Metropolitan Jonah in the Valaam monastery. It...

Metropolitan Jonah

Folks,

One of the great things about Acton University is the variety of people you get to meet and talk with over dinner. For me, the first night it was key figures in that hive of workplace theology activity, Seattle’s Bakke Graduate University, including the engaging Dr. Gwendolyn J. Dewey. Second night: that ubiquitous evangelical ecumenist, Act 3‘s John Armstrong. And tonight, Metropolitan Jonah of the Orthodox Church in America.

I had the pleasure and benefit of sitting at dinner tonight with a couple of the Orthodox Church in America’s priests and their Metropolitan Jonah, who was the dinnertime speaker last night.

Metropolitan Jonah is clearly a man dedicated both to the church and to Christ. A pleasure to hear last night, and a pleasure to converse with tonight. We talked about Evagrius of Pontus, the materialism of modern America, and the importance of the doctrines of Creation and Incarnation in a society bouncing between rank materialism (the secularists) and dangerous gnosticism (some evangelicals).

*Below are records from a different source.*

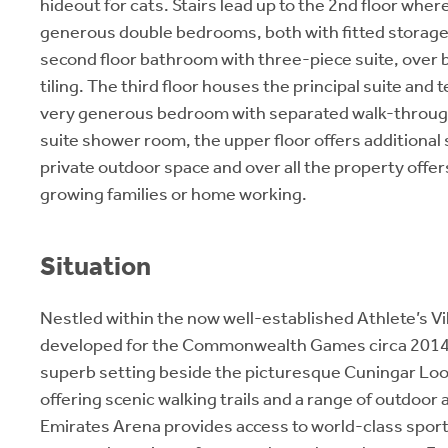
hideout for cats. Stairs lead up to the 2nd floor wher
generous double bedrooms, both with fitted storage
second floor bathroom with three-piece suite, over 
tiling. The third floor houses the principal suite and 
very generous bedroom with separated walk-throug
suite shower room, the upper floor offers additional 
private outdoor space and over all the property offer
growing families or home working.
Situation
Nestled within the now well-established Athlete’s Vil
developed for the Commonwealth Games circa 2014, 
superb setting beside the picturesque Cuningar Lo
offering scenic walking trails and a range of outdoor 
Emirates Arena provides access to world-class sports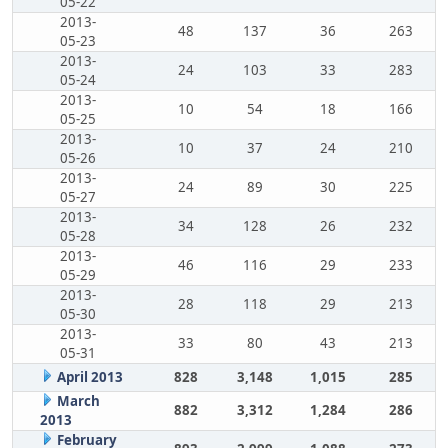
05-22
2013-
48
137
36
263
05-23
2013-
24
103
33
283
05-24
2013-
10
54
18
166
05-25
2013-
10
37
24
210
05-26
2013-
24
89
30
225
05-27
2013-
34
128
26
232
05-28
2013-
46
116
29
233
05-29
2013-
28
118
29
213
05-30
2013-
33
80
43
213
05-31
April 2013
828
3,148
1,015
285
March
882
3,312
1,284
286
2013
February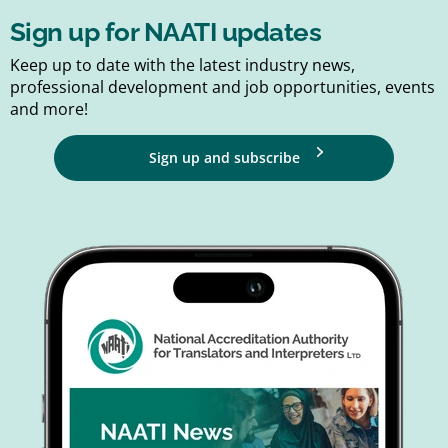
Sign up for NAATI updates
Keep up to date with the latest industry news,
professional development and job opportunities, events
and more!
Sign up and subscribe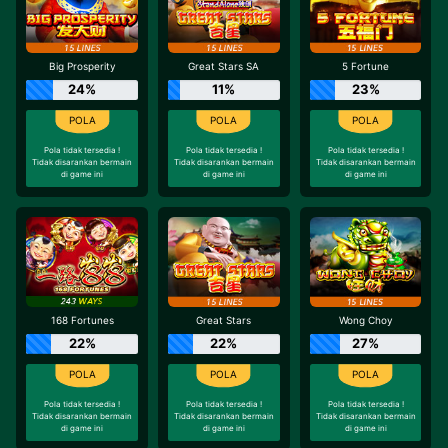
Big Prosperity
Great Stars SA
5 Fortune
24%
11%
23%
Pola tidak tersedia !
Pola tidak tersedia !
Pola tidak tersedia !
Tidak disarankan bermain
Tidak disarankan bermain
Tidak disarankan bermain
di game ini
di game ini
di game ini
168 Fortunes
Great Stars
Wong Choy
22%
22%
27%
Pola tidak tersedia !
Pola tidak tersedia !
Pola tidak tersedia !
Tidak disarankan bermain
Tidak disarankan bermain
Tidak disarankan bermain
di game ini
di game ini
di game ini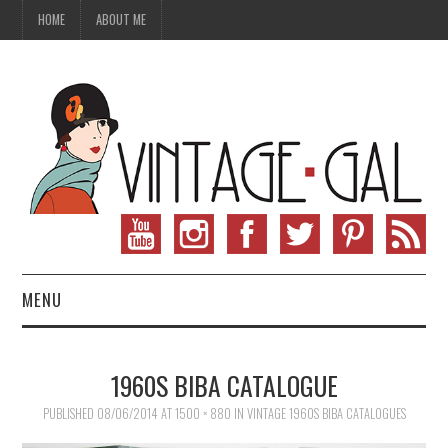
HOME
ABOUT ME
MENU
VINTAGE FASHION
1960S BIBA CATALOGUE
VINTAGE SEWING
PUBLISHED
08/06/2014
AT
1500 × 880
IN
VINTAGE 1960S BIBA CATALOGUES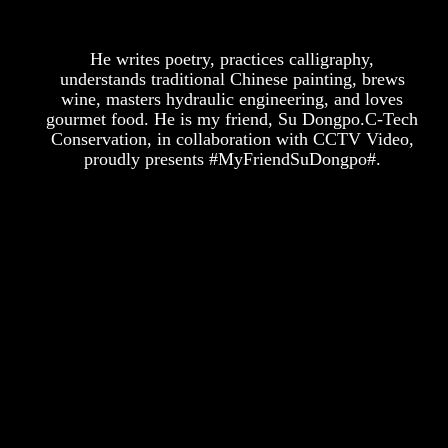
He writes poetry, practices calligraphy,
understands traditional Chinese painting, brews
wine, masters hydraulic engineering, and loves
gourmet food. He is my friend, Su Dongpo.C-Tech
Conservation, in collaboration with CCTV Video,
proudly presents #MyFriendSuDongpo#.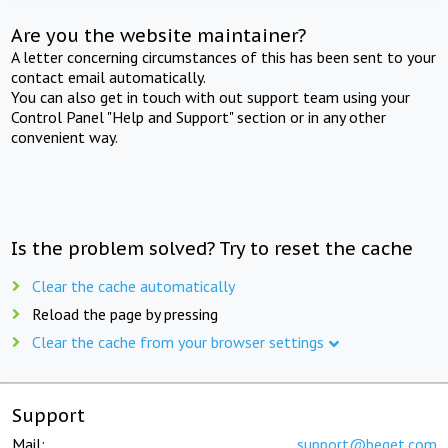
Are you the website maintainer?
A letter concerning circumstances of this has been sent to your
contact email automatically.
You can also get in touch with out support team using your
Control Panel "Help and Support" section or in any other
convenient way.
Is the problem solved? Try to reset the cache
Clear the cache automatically
Reload the page by pressing
Clear the cache from your browser settings
Support
Mail:
support@beget.com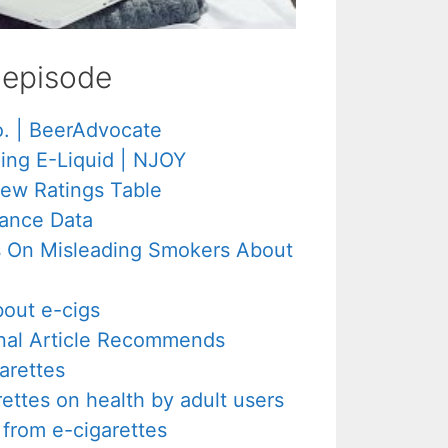
s episode
o. | BeerAdvocate
ing E-Liquid | NJOY
New Ratings Table
ance Data
s On Misleading Smokers About
out e-cigs
rnal Article Recommends
arettes
rettes on health by adult users
from e-cigarettes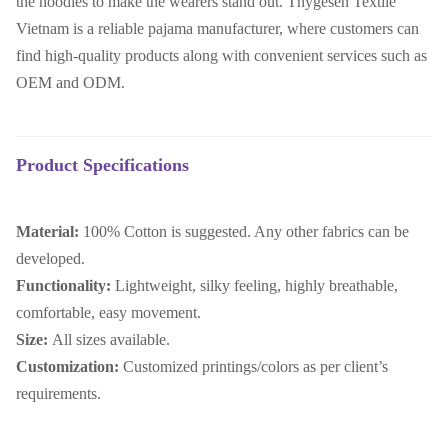
the hoodies to make the wearers stand out. Thygesen Textile
Vietnam is a reliable pajama manufacturer, where customers can
find high-quality products along with convenient services such as
OEM and ODM.
Product Specifications
Material:
100% Cotton is suggested. Any other fabrics can be
developed.
Functionality:
Lightweight, silky feeling, highly breathable,
comfortable, easy movement.
Size:
All sizes available.
Customization:
Customized printings/colors as per client’s
requirements.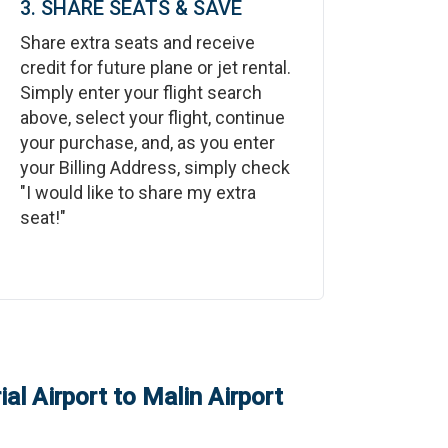
3. SHARE SEATS & SAVE
Share extra seats and receive
credit for future plane or jet rental.
Simply enter your flight search
above, select your flight, continue
your purchase, and, as you enter
your Billing Address, simply check
"I would like to share my extra
seat!"
al Airport
to
Malin Airport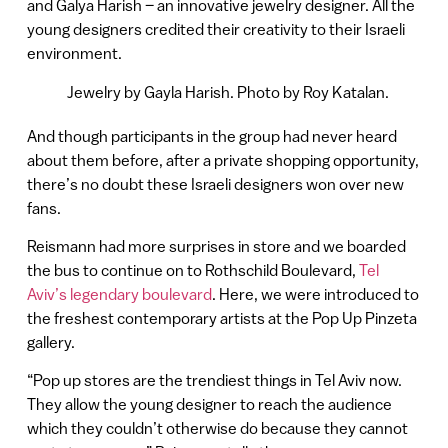
and Galya Harish – an innovative jewelry designer. All the
young designers credited their creativity to their Israeli
environment.
Jewelry by Gayla Harish. Photo by Roy Katalan.
And though participants in the group had never heard
about them before, after a private shopping opportunity,
there’s no doubt these Israeli designers won over new
fans.
Reismann had more surprises in store and we boarded
the bus to continue on to Rothschild Boulevard,
Tel
Aviv’s legendary boulevard
. Here, we were introduced to
the freshest contemporary artists at the Pop Up Pinzeta
gallery.
“Pop up stores are the trendiest things in Tel Aviv now.
They allow the young designer to reach the audience
which they couldn’t otherwise do because they cannot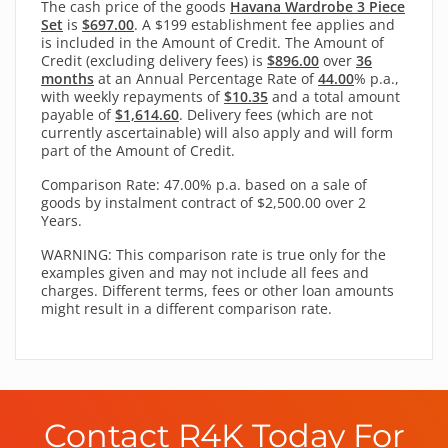
The cash price of the goods
Havana Wardrobe 3 Piece
Set
is
$697.00
. A $199 establishment fee applies and
is included in the Amount of Credit. The Amount of
Credit (excluding delivery fees) is
$896.00
over
36
months
at an Annual Percentage Rate of
44.00
% p.a.,
with
weekly
repayments of
$10.35
and a total amount
payable of
$1,614.60
. Delivery fees (which are not
currently ascertainable) will also apply and will form
part of the Amount of Credit.
Comparison Rate: 47.00% p.a. based on a sale of
goods by instalment contract of $2,500.00 over 2
Years.
WARNING: This comparison rate is true only for the
examples given and may not include all fees and
charges. Different terms, fees or other loan amounts
might result in a different comparison rate.
Contact R4K Today For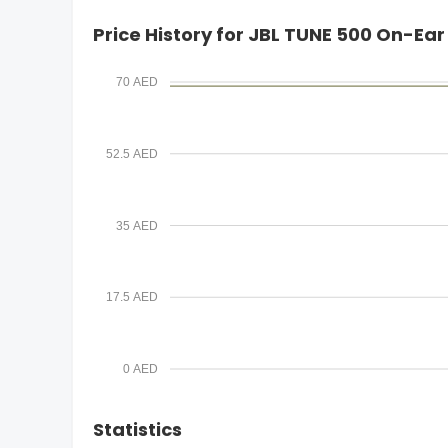
i
Price History for JBL TUNE 500 On-E
l
70 AED
52.5 AED
35 AED
17.5 AED
0 AED
Statistics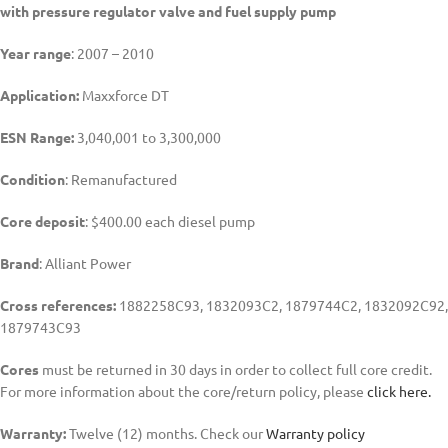
with pressure regulator valve and fuel supply pump
Year range
: 2007 – 2010
Application:
Maxxforce DT
ESN Range:
3,040,001 to 3,300,000
Condition
: Remanufactured
Core deposit
: $400.00 each diesel pump
Brand
: Alliant Power
Cross references:
1882258C93, 1832093C2, 1879744C2, 1832092C92,
1879743C93
Cores
must be returned in 30 days in order to collect full core credit.
For more information about the core/return policy, please
click here.
Warranty:
Twelve (12) months. Check our
Warranty policy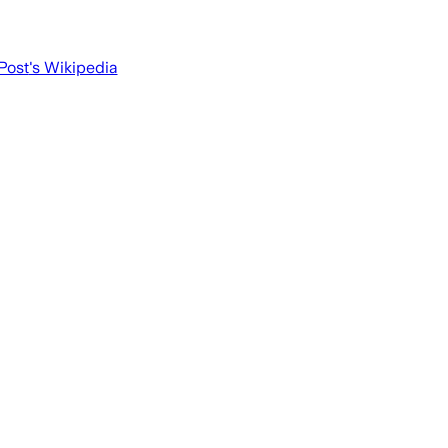
Post
's Wikipedia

Of the division of the church that so scars the American Christian landscape, he had only two words: “Jesus weeps.” Of the occasional non-Orthodox 20-something who comes to his monastery on the West Coast: “They are searching for a personal encounter with God.” And a fair number of them find Him, and get baptized there at the monastery. Of Creation: it shimmers with God’s presence. May God bless you, Metropolitan Jonah.